The Timbreshiftre

last update June 11th, 2026

The Timbreshiftre gives you fine tune control over the timbre of a circuit-bent sound.

This a specialized controller that only acts on the waveform data in the ROM. Every other quality of a ROM-bend stays the same. It also has a Crazy Mode..!

It works by manipulating the waveform data of the TONE-presets (ie. Piano, Flute).

The portion of the ROM which exclusively stores waveform data is accessed by the MT-240 CPU on address lines A14 to A17. Normally, those four lines flip bits between 1 and 0 rapidly, as many different addresses in that block are referenced.

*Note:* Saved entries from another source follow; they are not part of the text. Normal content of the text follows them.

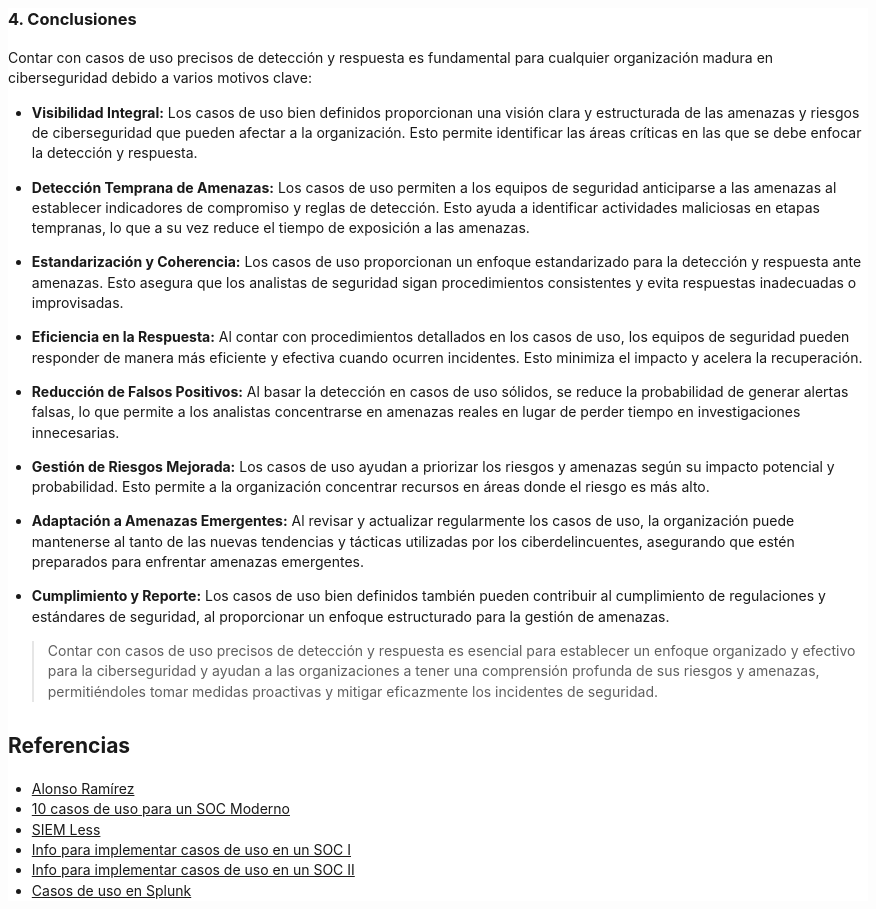 ### 4. Conclusiones

Contar con casos de uso precisos de detección y respuesta es fundamental para cualquier organización madura en ciberseguridad debido a varios motivos clave:

* **Visibilidad Integral:** Los casos de uso bien definidos proporcionan una visión clara y estructurada de las amenazas y riesgos de ciberseguridad que pueden afectar a la organización. Esto permite identificar las áreas críticas en las que se debe enfocar la detección y respuesta.   

* **Detección Temprana de Amenazas:** Los casos de uso permiten a los equipos de seguridad anticiparse a las amenazas al establecer indicadores de compromiso y reglas de detección. Esto ayuda a identificar actividades maliciosas en etapas tempranas, lo que a su vez reduce el tiempo de exposición a las amenazas.    

* **Estandarización y Coherencia:** Los casos de uso proporcionan un enfoque estandarizado para la detección y respuesta ante amenazas. Esto asegura que los analistas de seguridad sigan procedimientos consistentes y evita respuestas inadecuadas o improvisadas.   

* **Eficiencia en la Respuesta:** Al contar con procedimientos detallados en los casos de uso, los equipos de seguridad pueden responder de manera más eficiente y efectiva cuando ocurren incidentes. Esto minimiza el impacto y acelera la recuperación.    

* **Reducción de Falsos Positivos:** Al basar la detección en casos de uso sólidos, se reduce la probabilidad de generar alertas falsas, lo que permite a los analistas concentrarse en amenazas reales en lugar de perder tiempo en investigaciones innecesarias.    

* **Gestión de Riesgos Mejorada:** Los casos de uso ayudan a priorizar los riesgos y amenazas según su impacto potencial y probabilidad. Esto permite a la organización concentrar recursos en áreas donde el riesgo es más alto.    

* **Adaptación a Amenazas Emergentes:** Al revisar y actualizar regularmente los casos de uso, la organización puede mantenerse al tanto de las nuevas tendencias y tácticas utilizadas por los ciberdelincuentes, asegurando que estén preparados para enfrentar amenazas emergentes.    

* **Cumplimiento y Reporte:** Los casos de uso bien definidos también pueden contribuir al cumplimiento de regulaciones y estándares de seguridad, al proporcionar un enfoque estructurado para la gestión de amenazas.    


> Contar con casos de uso precisos de detección y respuesta es esencial para establecer un enfoque organizado y efectivo para la ciberseguridad y ayudan a las organizaciones a tener una comprensión profunda de sus riesgos y amenazas, permitiéndoles tomar medidas proactivas y mitigar eficazmente los incidentes de seguridad.

## Referencias    

- [Alonso Ramírez](https://www.linkedin.com/in/alonsoramirezcybersecurity/)
- [10 casos de uso para un SOC Moderno](https://www.linkedin.com/pulse/10-casos-de-uso-para-un-soc-moderno-alonso-ram%C3%ADrez/)
- [SIEM Less](https://www.linkedin.com/pulse/qu%25C3%25A9-es-siem-less-alonso-ram%25C3%25ADrez/)
- [Info para implementar casos de uso en un SOC I](https://www.linkedin.com/posts/ram%C3%B3n-carlos-rico-g%C3%B3mez-844174147_ciberseguridad-vulnerabilidades-ldapnightmare-ugcPost-7280505943065325571-MoIk?utm_source=share&utm_medium=member_desktop)
- [Info para implementar casos de uso en un SOC II](https://www.linkedin.com/posts/ram%C3%B3n-carlos-rico-g%C3%B3mez-844174147_cybersecurity-windows11-privilegeescalation-activity-7281953733981130752-JH4j?utm_source=share&utm_medium=member_desktop)
- [Casos de uso en Splunk](https://0xcybery.github.io/blog/Splunk+Use+Cases)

But when one of these lines is grounded, the address across that line is forced to 0. Different addresses are referenced, the output waveform data changes, and the timbre is tweaked.

What if the ground connection was instead gated by the other (non-waveform) address lines?

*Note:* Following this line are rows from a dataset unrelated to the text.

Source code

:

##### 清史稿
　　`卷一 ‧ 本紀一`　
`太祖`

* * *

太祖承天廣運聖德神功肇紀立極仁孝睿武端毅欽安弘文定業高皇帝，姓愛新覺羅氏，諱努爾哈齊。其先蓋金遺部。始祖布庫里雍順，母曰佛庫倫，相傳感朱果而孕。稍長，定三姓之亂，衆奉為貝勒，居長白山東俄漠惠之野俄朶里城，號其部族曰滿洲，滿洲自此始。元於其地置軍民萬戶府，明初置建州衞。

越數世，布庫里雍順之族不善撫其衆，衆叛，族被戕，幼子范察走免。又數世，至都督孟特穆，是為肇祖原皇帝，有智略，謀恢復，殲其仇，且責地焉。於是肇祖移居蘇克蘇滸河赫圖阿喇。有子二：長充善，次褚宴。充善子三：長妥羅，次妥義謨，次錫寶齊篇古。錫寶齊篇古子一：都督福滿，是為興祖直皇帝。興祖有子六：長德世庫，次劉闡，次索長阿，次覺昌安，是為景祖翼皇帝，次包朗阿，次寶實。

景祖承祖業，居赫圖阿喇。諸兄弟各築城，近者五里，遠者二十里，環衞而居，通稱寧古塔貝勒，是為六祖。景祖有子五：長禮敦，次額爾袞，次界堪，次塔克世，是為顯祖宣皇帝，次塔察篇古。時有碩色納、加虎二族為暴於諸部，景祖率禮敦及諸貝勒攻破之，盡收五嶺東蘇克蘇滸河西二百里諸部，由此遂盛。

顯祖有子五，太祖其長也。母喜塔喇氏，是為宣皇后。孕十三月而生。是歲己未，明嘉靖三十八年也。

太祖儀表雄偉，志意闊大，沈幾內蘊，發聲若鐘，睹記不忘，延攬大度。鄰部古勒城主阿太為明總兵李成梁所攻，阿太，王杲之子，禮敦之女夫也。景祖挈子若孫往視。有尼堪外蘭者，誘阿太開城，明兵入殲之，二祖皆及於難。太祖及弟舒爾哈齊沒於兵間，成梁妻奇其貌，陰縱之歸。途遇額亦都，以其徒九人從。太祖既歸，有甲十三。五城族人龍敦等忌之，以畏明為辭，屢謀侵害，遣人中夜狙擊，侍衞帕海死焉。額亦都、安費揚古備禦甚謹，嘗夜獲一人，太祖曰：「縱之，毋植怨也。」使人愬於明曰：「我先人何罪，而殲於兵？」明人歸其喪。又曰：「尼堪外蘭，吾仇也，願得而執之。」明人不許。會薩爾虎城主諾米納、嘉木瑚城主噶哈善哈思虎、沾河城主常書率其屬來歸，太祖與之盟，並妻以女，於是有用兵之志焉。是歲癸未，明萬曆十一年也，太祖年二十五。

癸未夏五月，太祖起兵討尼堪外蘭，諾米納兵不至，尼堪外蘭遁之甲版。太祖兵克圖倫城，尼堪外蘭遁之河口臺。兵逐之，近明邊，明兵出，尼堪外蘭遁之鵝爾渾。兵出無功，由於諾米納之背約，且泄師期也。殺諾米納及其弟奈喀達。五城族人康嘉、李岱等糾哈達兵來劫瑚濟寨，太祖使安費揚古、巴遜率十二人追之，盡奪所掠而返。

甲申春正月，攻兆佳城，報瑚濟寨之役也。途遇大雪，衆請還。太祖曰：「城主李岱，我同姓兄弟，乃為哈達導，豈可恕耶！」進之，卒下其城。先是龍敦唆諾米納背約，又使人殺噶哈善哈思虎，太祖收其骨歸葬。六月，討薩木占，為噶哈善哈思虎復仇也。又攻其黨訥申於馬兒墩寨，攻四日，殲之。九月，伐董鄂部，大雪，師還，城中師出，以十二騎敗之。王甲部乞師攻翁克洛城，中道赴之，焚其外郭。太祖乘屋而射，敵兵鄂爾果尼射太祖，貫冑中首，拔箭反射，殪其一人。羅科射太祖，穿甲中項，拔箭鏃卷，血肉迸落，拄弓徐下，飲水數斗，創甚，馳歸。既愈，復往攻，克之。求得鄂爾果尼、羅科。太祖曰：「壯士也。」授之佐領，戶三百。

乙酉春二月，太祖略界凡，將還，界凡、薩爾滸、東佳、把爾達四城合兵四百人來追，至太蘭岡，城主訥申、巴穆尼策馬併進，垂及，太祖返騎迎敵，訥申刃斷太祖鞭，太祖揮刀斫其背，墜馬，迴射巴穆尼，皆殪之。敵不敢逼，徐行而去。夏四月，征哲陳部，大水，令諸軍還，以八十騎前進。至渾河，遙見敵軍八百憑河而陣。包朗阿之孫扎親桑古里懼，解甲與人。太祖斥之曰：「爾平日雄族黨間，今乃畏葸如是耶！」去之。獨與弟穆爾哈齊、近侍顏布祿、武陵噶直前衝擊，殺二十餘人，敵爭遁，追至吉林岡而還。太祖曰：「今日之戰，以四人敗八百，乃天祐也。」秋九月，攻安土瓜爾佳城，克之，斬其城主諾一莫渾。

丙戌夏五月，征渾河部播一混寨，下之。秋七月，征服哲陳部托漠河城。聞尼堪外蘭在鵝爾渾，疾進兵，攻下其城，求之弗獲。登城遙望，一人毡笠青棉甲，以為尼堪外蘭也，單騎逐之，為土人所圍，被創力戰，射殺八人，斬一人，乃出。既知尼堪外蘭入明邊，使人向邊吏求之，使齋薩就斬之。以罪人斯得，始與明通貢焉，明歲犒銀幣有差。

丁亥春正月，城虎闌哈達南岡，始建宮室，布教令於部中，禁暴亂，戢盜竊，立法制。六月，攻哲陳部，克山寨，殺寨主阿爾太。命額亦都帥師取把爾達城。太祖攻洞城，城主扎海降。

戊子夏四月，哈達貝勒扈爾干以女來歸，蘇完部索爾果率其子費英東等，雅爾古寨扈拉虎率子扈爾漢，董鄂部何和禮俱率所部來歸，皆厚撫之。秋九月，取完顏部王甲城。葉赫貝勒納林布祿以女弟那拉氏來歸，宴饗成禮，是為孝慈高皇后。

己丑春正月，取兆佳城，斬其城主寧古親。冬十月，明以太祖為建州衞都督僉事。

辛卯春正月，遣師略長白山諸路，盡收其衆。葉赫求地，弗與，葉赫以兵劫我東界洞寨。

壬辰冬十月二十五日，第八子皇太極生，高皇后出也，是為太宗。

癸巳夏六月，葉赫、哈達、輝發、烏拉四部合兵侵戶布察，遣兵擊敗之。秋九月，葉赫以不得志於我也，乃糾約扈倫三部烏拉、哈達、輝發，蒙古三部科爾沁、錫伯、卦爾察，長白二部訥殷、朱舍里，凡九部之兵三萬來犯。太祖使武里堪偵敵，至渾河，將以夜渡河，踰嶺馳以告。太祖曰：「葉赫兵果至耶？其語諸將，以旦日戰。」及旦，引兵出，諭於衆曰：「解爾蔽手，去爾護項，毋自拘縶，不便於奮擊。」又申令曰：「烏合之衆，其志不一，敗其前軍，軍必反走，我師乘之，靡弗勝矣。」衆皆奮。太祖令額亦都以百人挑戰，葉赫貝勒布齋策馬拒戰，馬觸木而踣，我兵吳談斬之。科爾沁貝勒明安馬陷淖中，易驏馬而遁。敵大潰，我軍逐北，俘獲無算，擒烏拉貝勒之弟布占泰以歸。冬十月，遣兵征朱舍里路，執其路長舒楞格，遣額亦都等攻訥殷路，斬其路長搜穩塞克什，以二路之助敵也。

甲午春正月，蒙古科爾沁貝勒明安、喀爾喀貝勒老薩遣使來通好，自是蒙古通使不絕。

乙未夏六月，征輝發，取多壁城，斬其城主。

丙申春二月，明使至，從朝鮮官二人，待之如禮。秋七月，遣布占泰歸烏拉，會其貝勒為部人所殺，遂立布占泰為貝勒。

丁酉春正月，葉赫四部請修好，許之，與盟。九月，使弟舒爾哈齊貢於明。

It turns out that the other address lines, A0 to A13, follow a pattern. A0 flips bits most rapidly, and A13 least rapidly. If we connect a non-waveform-address-line (eg A0) to the base of an NPN, with the collector to a waveform-address-line (eg A17) and emitter to ground, then every time A0 goes high, A17 is gated to ground.

What does this do to the sound?

This has two effects: 1) We can now choose between many variants of the original timbre. Each combination of the 15 NPNs produces a unique composite of the original waveform and its fully-grounded variant. 2) Another frequency component is added, dependent on the rate of bit flipping of the gating address line. For example, A0 flips the fastest, and thus adds a very high frequency component.

Why six spirals?

Four of them (the three top spirals plus bottom left) control waveform-address-lines A14 to A17, each with their own set of 15 NPNs activated by indiviudal pots. The other bottom two spirals control A12 and A13, which are special- they do access waveform data in the ROM, but not exclusively. They are used more in Crazy Mode...

Crazy Mode?

Instead of gating to ground, Crazy Mode gates address lines to Vdd. This forces the waveform-address-lines to logic 1, and has the (difficult to describe) effect of freezing the timbre into short loops that can stretch and go on crazy glissando runs...

Combining Crazy Mode and Timbre Mode on the Timbreshiftre

A fun way to make full use of the controller is to first freeze a sample in a spiral set to Crazy Mode, then use Timbre Mode on the other spirals. This allows one to change the timbre while it's looping and glissing. You can even use Crazy Mode on multiple spirals simultaneously, which can cause the sound to jumps between textures and timbres as loops freeze and cycle wildly.